### [LISTED ENTRIES]
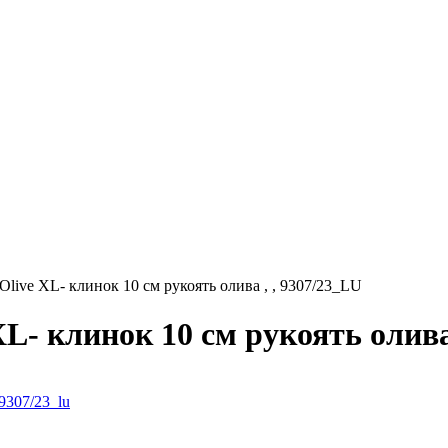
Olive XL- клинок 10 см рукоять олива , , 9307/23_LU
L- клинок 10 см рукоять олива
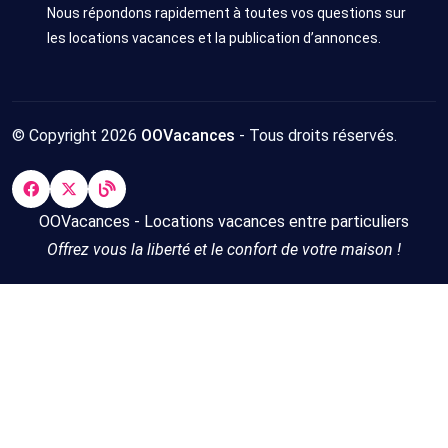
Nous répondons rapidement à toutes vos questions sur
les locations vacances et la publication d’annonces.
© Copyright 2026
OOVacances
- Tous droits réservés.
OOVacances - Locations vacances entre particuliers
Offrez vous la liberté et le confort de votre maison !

==

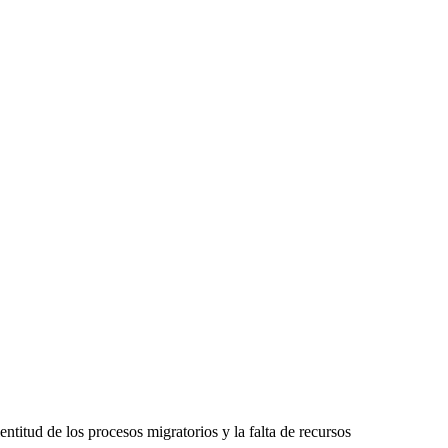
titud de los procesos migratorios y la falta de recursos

### [WHAT IS NEEDED]
All lines above from the one containing "OOVacances - Locations" to the one containing "Offrez vous la" must be repeated exactly, both lines included, and no others.

### [SOLVED EXERCISE]
OOVacances - Locations vacances entre particuliers
Offrez vous la liberté et le confort de votre maison !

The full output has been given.